Once the clinician has done his or her work with a patient, present them with your best practice information on the EMR, and asks these questions.

• Did the information have any clinical relevance?

• Did it add anything to useful to diagnosis or treatment? How often?

• Was it helpful in those “soft” subjective clinical situations – the well patient just dropping in for a visit or an annual checkup? The elderly patient seeking attention or hand-holding? The wife concerned about her husband’s drinking? The vague complainer? The baby boomer armed with questions garnered from the Internet?


• Did the software give the clinicians a flash of insight, a warning of an incompatible drug interaction?

• Did it help identify the malinger, the psychosomatic, the addict looking for a fix, the unhappy patient looking for an excuse for a malpractice suit?


• How long did it take to enter the data into the EMR? Who entered it? At what expense?

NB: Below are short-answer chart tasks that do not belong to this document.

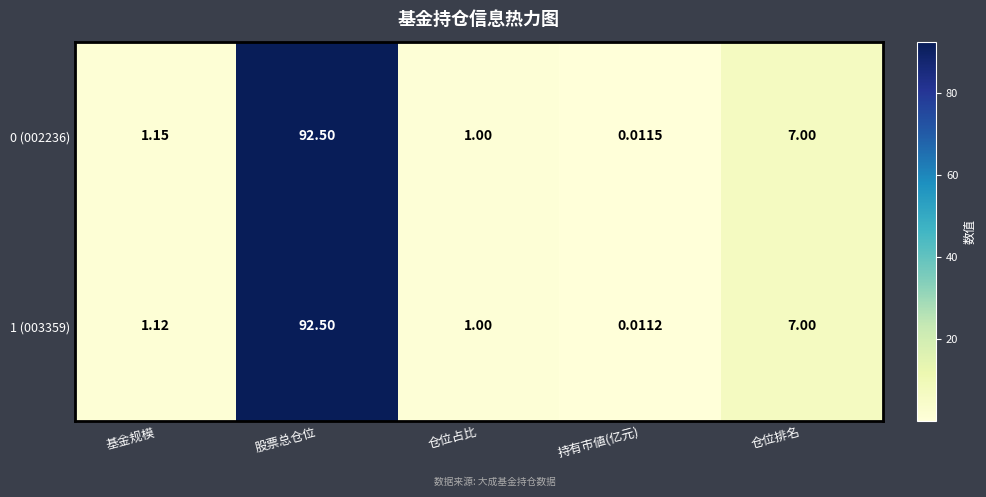

Count the number of data series in this chart.

2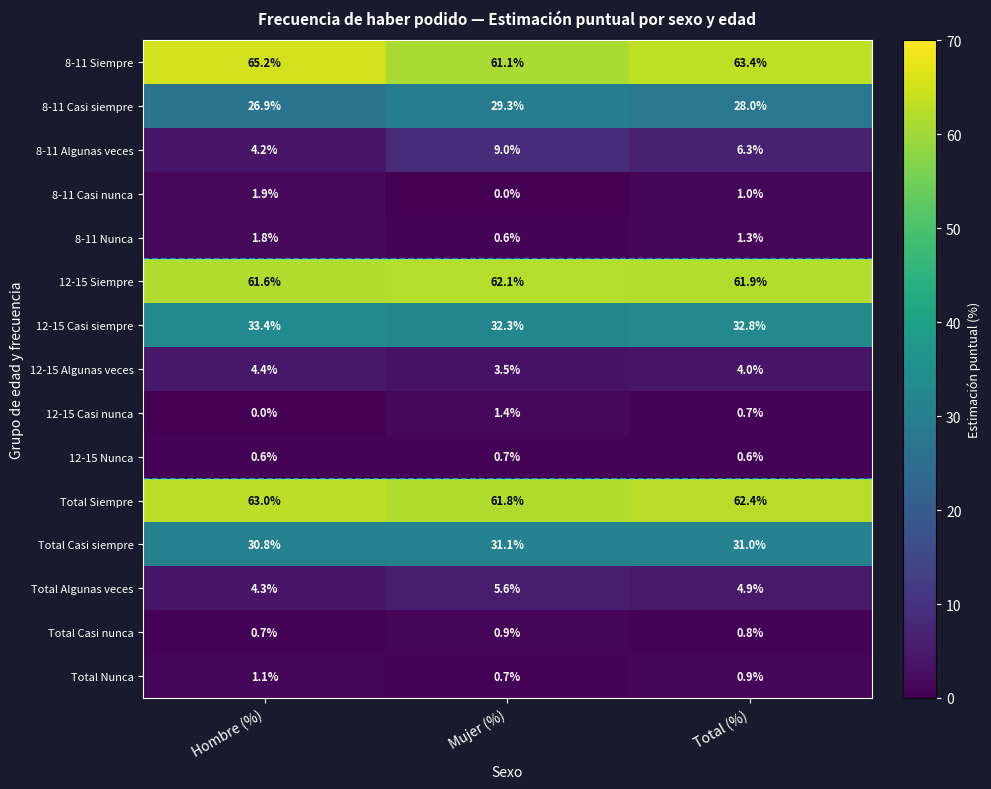

Read the Total Casi nunca value at Hombre (%).

0.7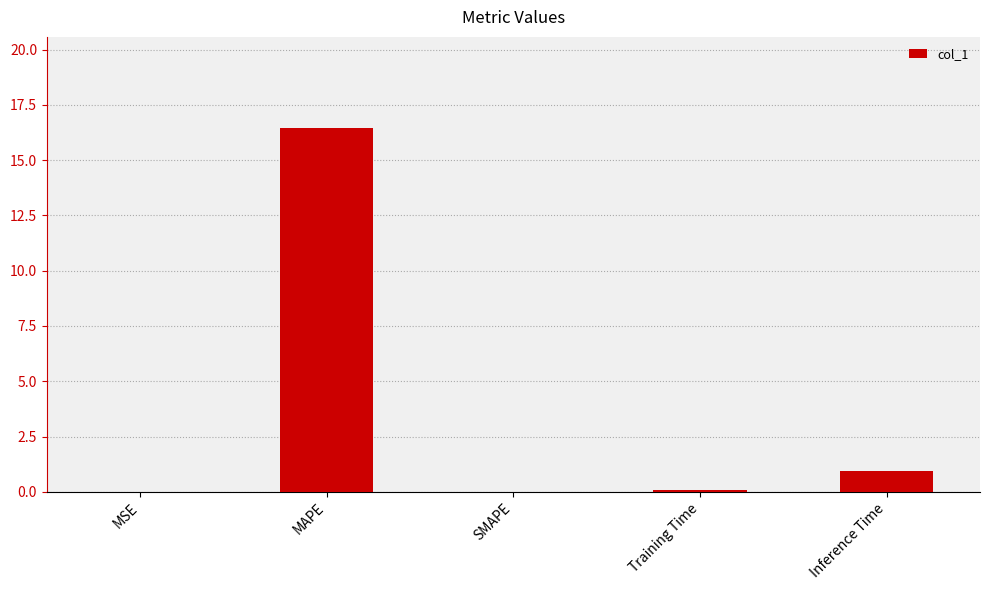

Which category has the highest value across all series?

MAPE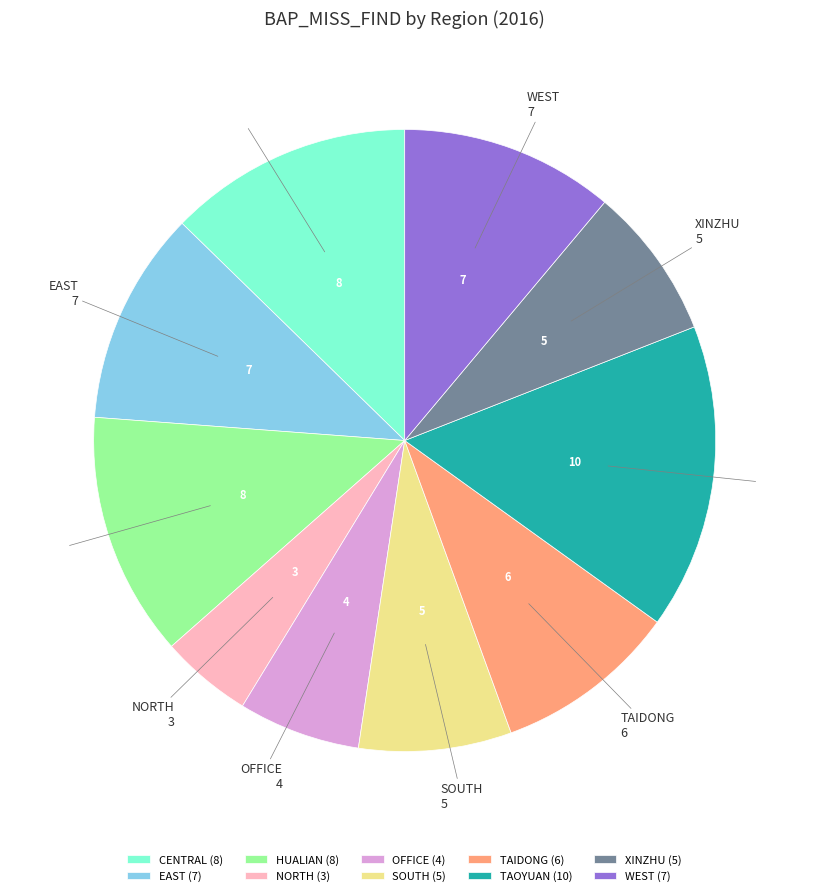

True or false: TAIDONG accounts for 10% of the total.

True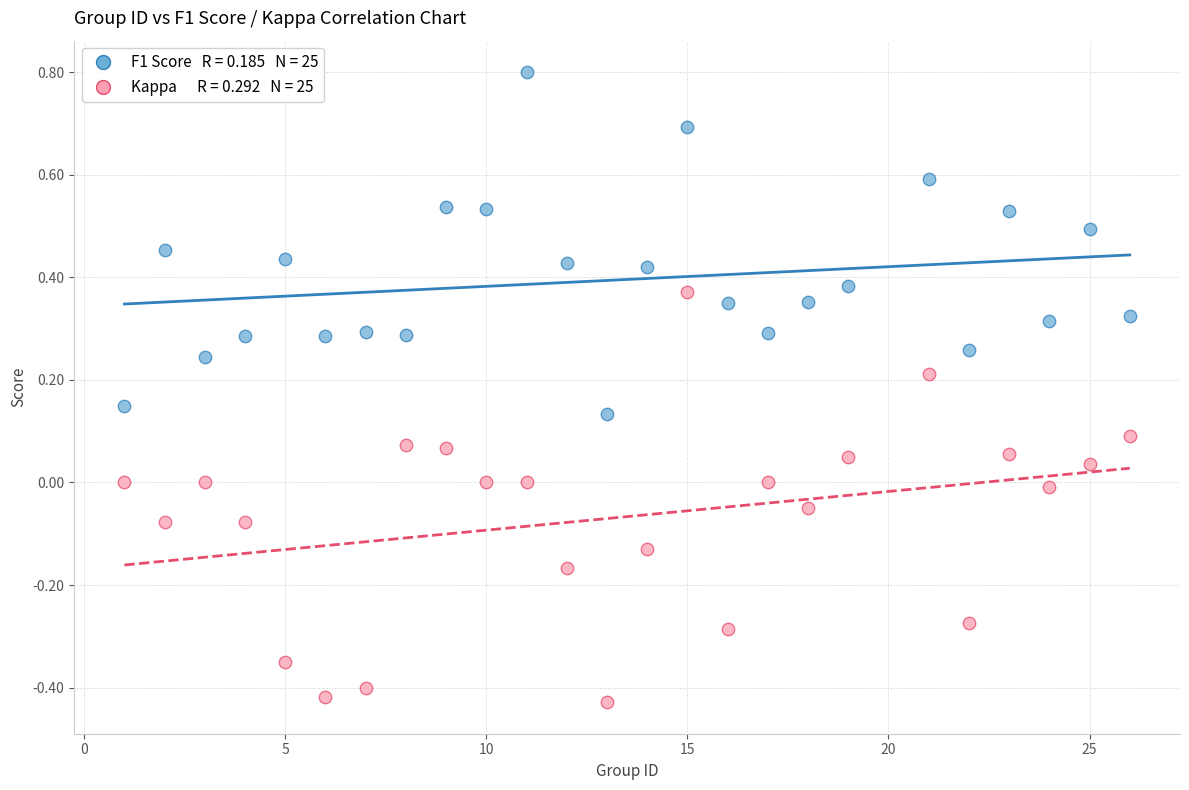

Across all data points, what is the range of X values (max minus min)?

25.0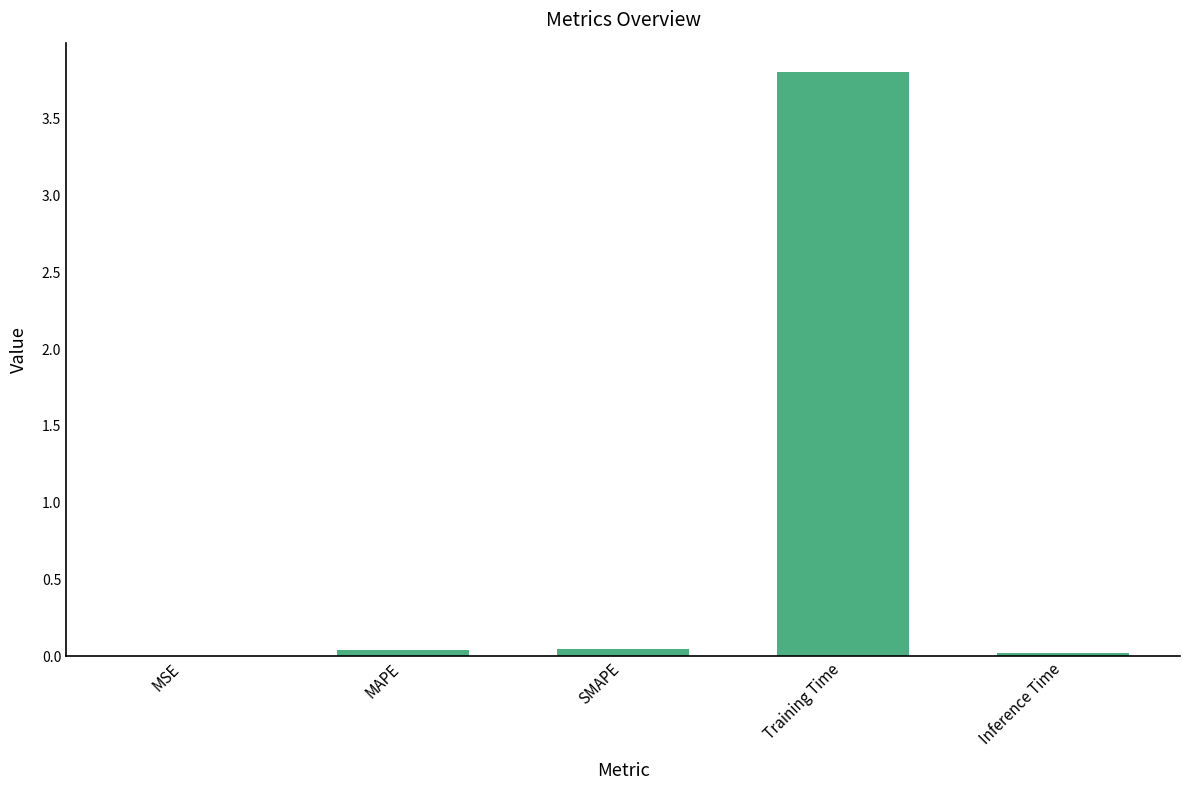

Between MAPE and Training Time, which is larger?

Training Time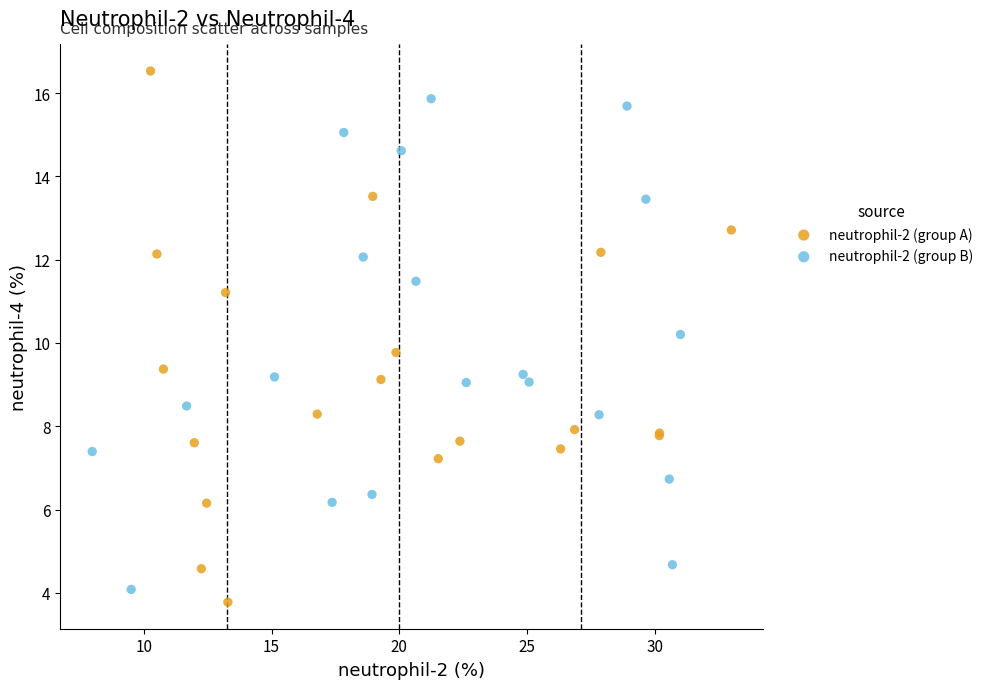

What are all the series names shown in the legend?

neutrophil-2 (group A), neutrophil-2 (group B)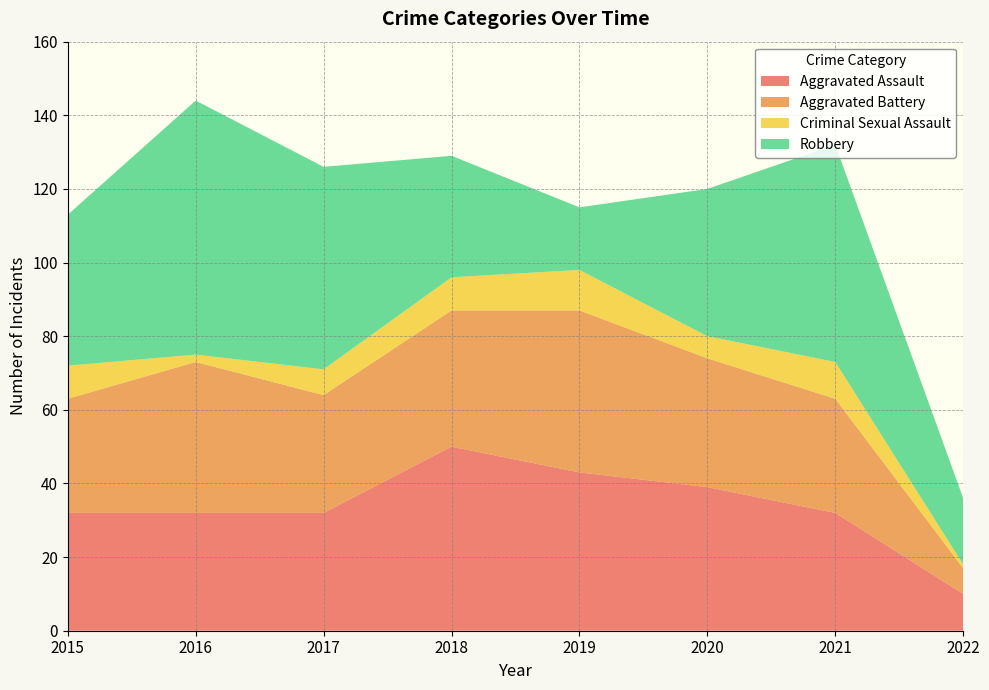

Reading left to right, transcribe all the data shown in this chart.

Aggravated Assault: 2015=32	2016=32	2017=32	2018=50	2019=43	2020=39	2021=32	2022=10
Aggravated Battery: 2015=31	2016=41	2017=32	2018=37	2019=44	2020=35	2021=31	2022=7
Criminal Sexual Assault: 2015=9	2016=2	2017=7	2018=9	2019=11	2020=6	2021=10	2022=1
Robbery: 2015=41	2016=69	2017=55	2018=33	2019=17	2020=40	2021=59	2022=18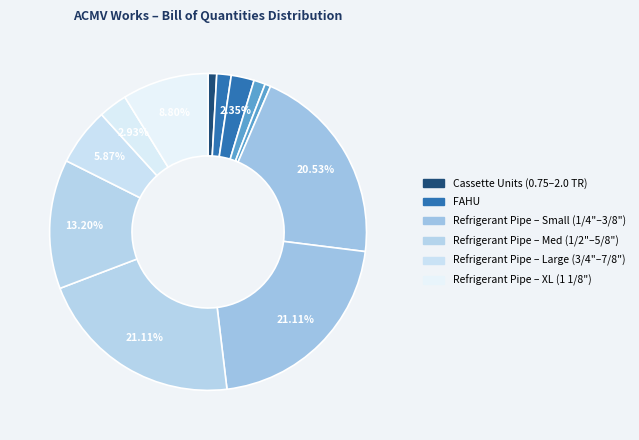

How many slices are in this pie chart?

12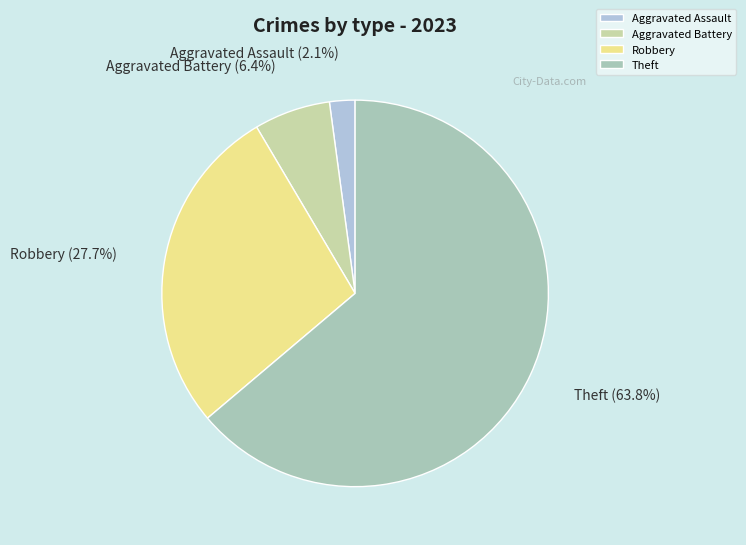

What is the majority slice?

Theft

• Is the embedded software useful as a diagnostic support tool, for unraveling complicated diagnostic problems or coming up with an unexpected diagnosis?
If so, how often?

• Did the EMR generate information that could be communicated or to be sent to the local hospital or another doctor? Can the patient understand and use the information? Is the EMR, in short, an effective communication vehicle?

• Did the doctor have any ideas on how the data might be easier to enter or rendered more useful?

After a Month in the Trenches

After you finish your month in the clinical trenches, consider again your position on the logic, linearity, limitations, and utility of Health 2.0 in clinical settings.

You may conclude your Left Brain was right in the first place, that the computer is an indispensable tool for the proper practice of medicine, for deciding what is the right and wrong thing to do, and being consistent across spectrum of care.

Or you may say: Hey! There’s a place for the Right Brain, too, for independent thinking outside of cyberspace, for thinking and action based on clinical experience and the idiosyncrasies of the patient.

Humankind may be too complicated, unpredictable, and variable with too many combinations and permutations to be reduced to finite algorithms. The computer may be too simple a tool for all or even most situations, , and its use may be restricted to a few select circumstances, not to the practice or patients as a whole.